In other words, customers often don’t know what they want. This is essentially another version of the Henry Ford quote, “If I asked people what they wanted, they’d have said faster horses.”
I want to differ with the Silicon Valley Product Group here. People do know their needs, it’s incumbent on companies to understand them. Then it’s appropriate to try out ideas that can better satisfy those jobs. This diagram illustrates the two separate dynamics:
In their post, they use self-driving cars as an example of “latent needs”. Two issues with that. First, self-driving cars are not yet in the market, so it’s not possible to say that was a latent need, as described by the Silicon Valley Product Group. The second issue is that self-driving cars will actually address known jobs-to-be-done. I wrote a whole post on that, Exactly what jobs will self-driving cars satisfy? In that post, I outline several jobs-to-be-done and some key outcomes desired:
|I want to get from point A to point B||Minimize commute time | Minimize accident risk | Minimize commute risk | Increase driving enjoyment|
|I want to get work done||Increase digital work completed | Increase availability for conference calls | Minimize distractions|
|I want to improve the environment||Minimize emissions | Minimize fossil fuel consumption|
|I want to enjoy my personal interests||Increase spent on activity | Minimize distractions|
The point here is that these are not latent needs. Some are needs that people do not think about now in the context of commuting in a vehicle. But they are not latent needs.

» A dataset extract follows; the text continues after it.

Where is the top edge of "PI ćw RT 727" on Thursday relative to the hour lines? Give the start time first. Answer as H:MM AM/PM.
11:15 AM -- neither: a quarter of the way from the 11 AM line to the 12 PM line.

I do agree there are some needs that can be hard to discover, or which become more important as societal norms and expectations change. Sure, there are some needs that are not obvious and may indeed become more visible in the face of a potential solution. But these are exceptions, not the norm.
Making product and innovation decisions based on the thought that, “Well, people don’t really know what they want” is a recipe for a lot of wasted effort. It’s not a sustainable basis for growth.
Agree? Or think I’m oversimplifying things?